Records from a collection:
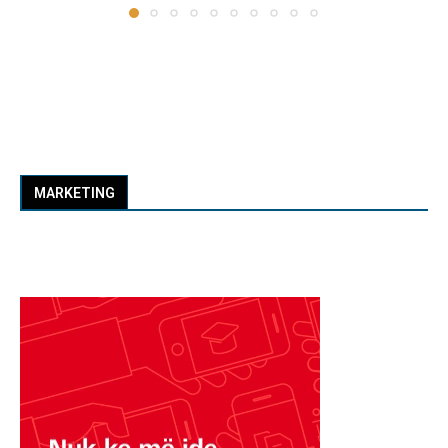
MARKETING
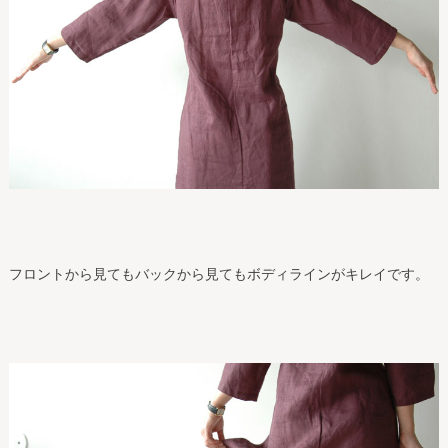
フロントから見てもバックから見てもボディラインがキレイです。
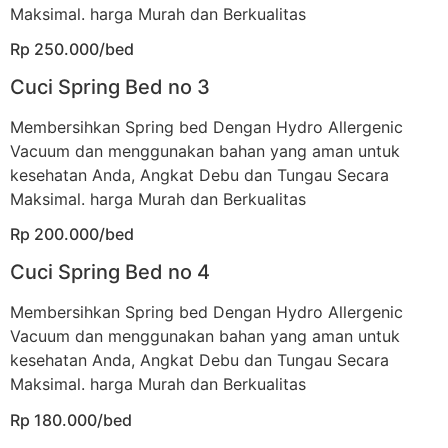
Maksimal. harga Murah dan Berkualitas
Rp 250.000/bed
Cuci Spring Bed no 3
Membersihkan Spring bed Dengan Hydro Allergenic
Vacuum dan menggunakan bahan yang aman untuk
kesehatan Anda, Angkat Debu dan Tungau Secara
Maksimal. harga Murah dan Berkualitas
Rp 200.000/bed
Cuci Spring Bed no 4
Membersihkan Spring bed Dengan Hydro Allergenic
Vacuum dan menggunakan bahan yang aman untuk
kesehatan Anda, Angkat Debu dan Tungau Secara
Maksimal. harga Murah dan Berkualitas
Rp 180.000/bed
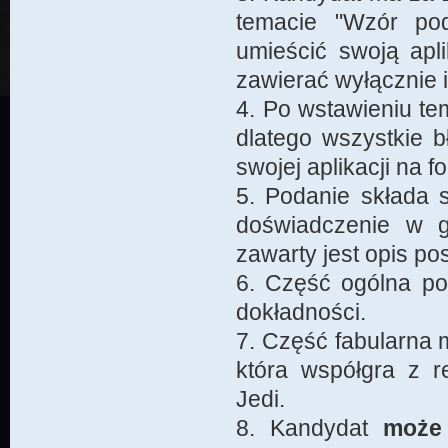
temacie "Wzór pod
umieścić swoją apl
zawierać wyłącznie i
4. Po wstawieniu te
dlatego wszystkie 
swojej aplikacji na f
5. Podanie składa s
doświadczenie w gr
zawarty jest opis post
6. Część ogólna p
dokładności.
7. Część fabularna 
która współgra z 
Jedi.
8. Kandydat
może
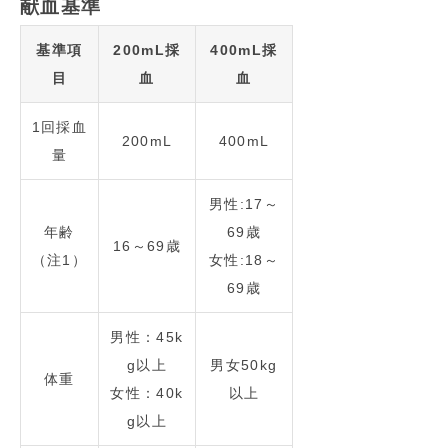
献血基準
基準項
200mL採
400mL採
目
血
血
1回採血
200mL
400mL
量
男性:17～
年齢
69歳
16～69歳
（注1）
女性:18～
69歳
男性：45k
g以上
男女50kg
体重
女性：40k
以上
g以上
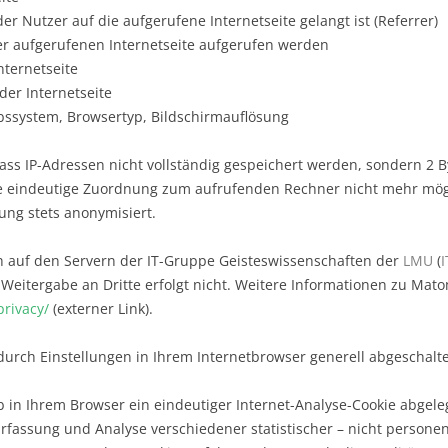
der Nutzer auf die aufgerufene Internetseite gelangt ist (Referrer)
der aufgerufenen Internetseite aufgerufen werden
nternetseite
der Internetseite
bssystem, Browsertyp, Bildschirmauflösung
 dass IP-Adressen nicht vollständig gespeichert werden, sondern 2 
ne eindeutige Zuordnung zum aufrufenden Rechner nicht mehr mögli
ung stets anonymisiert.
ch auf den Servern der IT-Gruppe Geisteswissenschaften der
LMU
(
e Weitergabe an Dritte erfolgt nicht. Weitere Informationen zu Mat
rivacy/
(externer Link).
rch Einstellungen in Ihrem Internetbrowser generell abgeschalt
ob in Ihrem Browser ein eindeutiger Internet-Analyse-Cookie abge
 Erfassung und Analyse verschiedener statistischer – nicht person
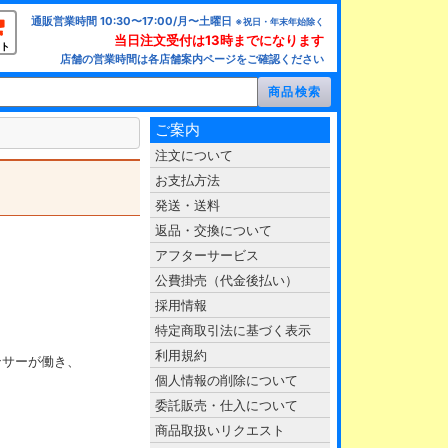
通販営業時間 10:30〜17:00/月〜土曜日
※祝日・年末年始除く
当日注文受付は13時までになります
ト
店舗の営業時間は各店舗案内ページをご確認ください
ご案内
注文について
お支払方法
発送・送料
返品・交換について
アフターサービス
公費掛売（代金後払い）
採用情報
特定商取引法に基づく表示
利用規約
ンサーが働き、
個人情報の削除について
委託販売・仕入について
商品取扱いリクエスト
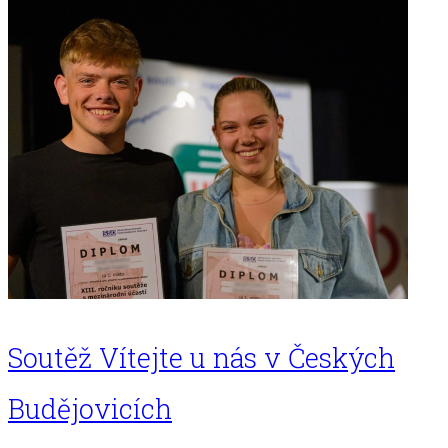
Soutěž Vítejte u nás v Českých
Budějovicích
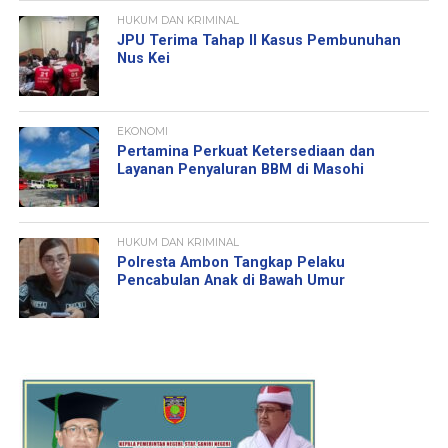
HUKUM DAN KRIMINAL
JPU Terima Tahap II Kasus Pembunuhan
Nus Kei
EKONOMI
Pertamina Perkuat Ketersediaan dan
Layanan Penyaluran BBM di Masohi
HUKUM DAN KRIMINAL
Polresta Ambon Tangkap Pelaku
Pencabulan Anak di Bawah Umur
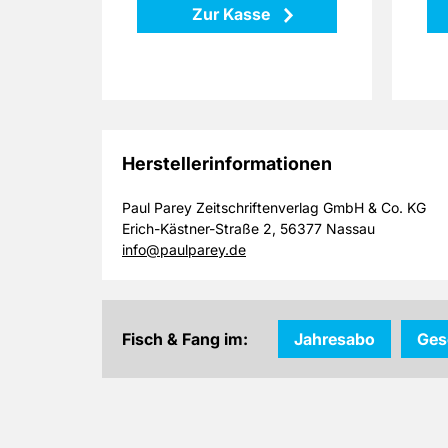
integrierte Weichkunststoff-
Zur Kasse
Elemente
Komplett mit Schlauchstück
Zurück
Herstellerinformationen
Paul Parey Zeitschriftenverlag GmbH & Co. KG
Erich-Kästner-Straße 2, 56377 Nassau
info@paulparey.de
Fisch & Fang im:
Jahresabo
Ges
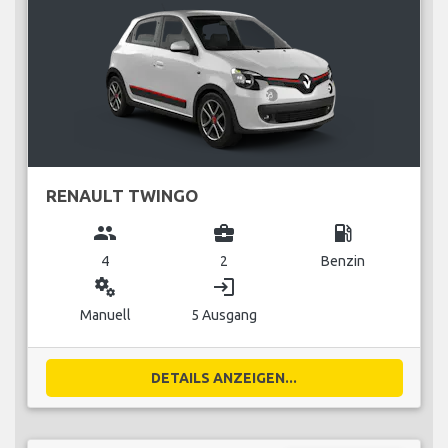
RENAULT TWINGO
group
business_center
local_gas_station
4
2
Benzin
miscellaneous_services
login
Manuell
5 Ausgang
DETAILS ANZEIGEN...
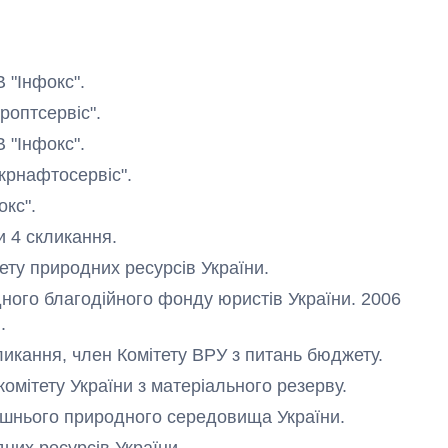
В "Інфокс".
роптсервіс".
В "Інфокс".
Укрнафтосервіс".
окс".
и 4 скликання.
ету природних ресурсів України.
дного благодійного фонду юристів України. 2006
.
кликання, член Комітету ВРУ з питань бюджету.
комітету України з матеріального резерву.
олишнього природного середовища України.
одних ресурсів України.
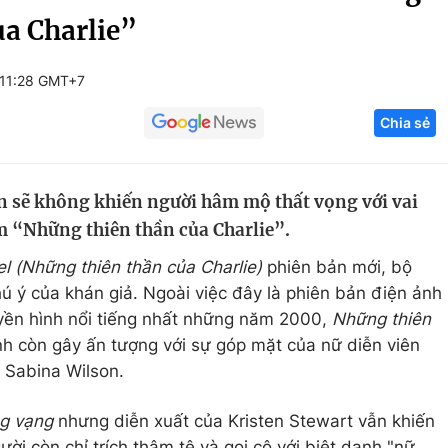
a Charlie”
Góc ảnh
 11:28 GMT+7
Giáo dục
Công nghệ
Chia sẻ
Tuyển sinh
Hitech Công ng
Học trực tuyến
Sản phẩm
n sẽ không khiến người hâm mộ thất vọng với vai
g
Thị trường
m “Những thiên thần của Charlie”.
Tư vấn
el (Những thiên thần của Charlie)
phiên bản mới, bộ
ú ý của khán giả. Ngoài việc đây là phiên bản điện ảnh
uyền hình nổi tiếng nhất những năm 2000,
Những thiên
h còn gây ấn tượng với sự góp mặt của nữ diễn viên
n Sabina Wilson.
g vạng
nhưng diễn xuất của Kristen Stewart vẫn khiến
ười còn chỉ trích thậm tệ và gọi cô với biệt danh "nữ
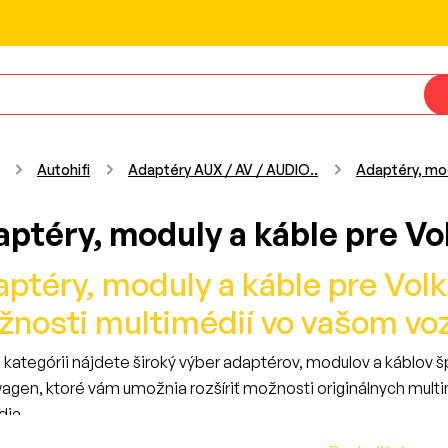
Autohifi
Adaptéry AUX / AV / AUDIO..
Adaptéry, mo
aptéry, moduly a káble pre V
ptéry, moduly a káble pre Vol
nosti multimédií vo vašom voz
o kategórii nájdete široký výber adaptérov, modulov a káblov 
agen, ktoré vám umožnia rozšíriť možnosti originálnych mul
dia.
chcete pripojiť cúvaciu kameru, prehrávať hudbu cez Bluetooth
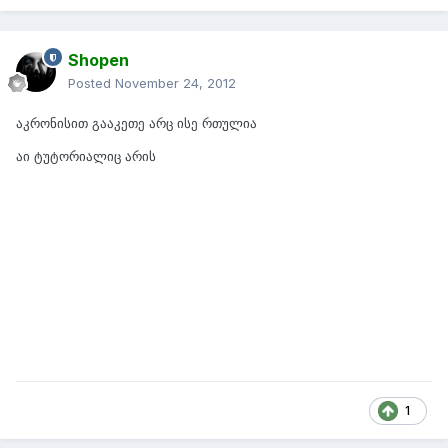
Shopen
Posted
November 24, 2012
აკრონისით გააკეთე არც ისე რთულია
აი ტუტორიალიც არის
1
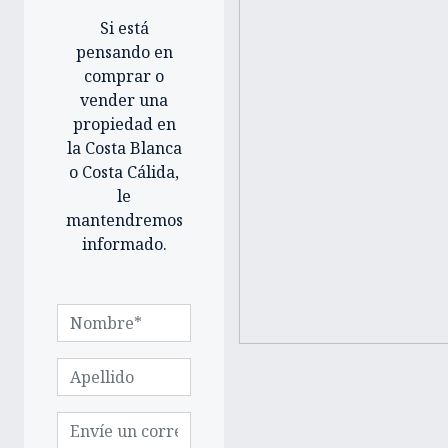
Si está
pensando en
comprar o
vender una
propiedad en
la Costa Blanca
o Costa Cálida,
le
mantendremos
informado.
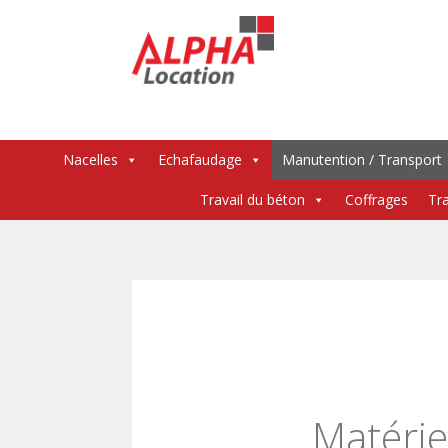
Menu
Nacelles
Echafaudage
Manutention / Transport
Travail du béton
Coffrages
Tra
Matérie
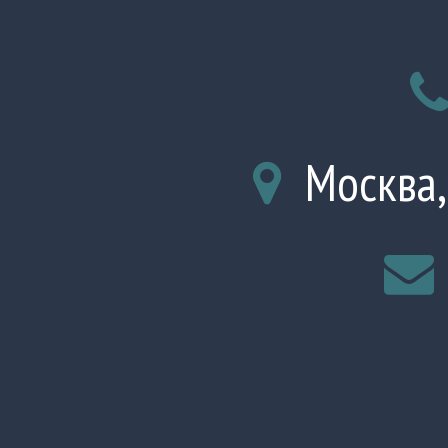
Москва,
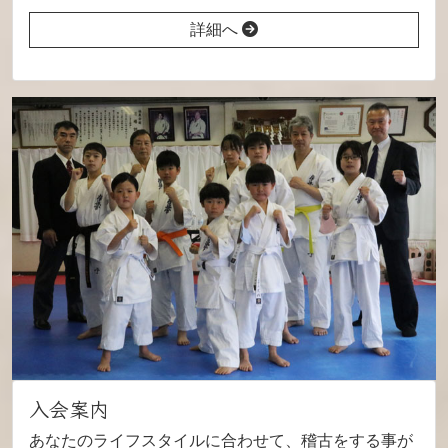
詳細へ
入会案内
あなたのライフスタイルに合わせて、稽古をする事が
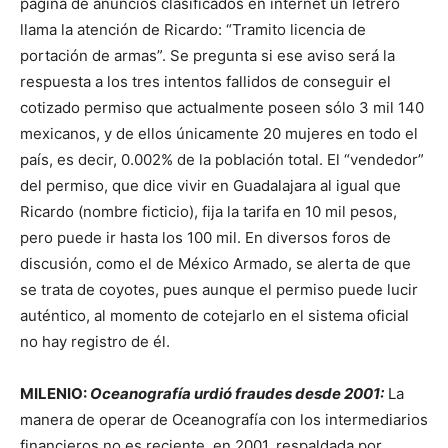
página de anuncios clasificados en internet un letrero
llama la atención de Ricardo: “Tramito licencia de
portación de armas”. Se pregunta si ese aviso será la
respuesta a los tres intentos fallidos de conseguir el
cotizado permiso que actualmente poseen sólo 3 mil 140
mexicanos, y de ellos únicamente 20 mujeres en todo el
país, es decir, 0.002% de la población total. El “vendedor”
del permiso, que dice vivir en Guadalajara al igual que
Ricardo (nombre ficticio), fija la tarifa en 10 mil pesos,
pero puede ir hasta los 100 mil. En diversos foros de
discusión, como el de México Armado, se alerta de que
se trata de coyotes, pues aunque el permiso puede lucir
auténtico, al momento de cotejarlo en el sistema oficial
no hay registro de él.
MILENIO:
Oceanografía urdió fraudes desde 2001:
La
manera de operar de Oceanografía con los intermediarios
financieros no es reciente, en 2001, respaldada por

* _PROMPT_
Please transcribe, word for word, the lines from the one containing "Soutěž Vítejte u nás v Českých" through the one containing "DETAILS ANZEIGEN...", including both, and leave the pictures out.

* _SOLVED EXERCISE_
Soutěž Vítejte u nás v Českých
Budějovicích
HUKUM DAN KRIMINAL
JPU Terima Tahap II Kasus Pembunuhan
Nus Kei
EKONOMI
Pertamina Perkuat Ketersediaan dan
Layanan Penyaluran BBM di Masohi
HUKUM DAN KRIMINAL
Polresta Ambon Tangkap Pelaku
Pencabulan Anak di Bawah Umur
integrierte Weichkunststoff-
Zur Kasse
Elemente
Komplett mit Schlauchstück
Zurück
Herstellerinformationen
Paul Parey Zeitschriftenverlag GmbH & Co. KG
Erich-Kästner-Straße 2, 56377 Nassau
info@paulparey.de
Fisch & Fang im:
Jahresabo
Ges
RENAULT TWINGO
group
business_center
local_gas_station
4
2
Benzin
miscellaneous_services
login
Manuell
5 Ausgang
DETAILS ANZEIGEN...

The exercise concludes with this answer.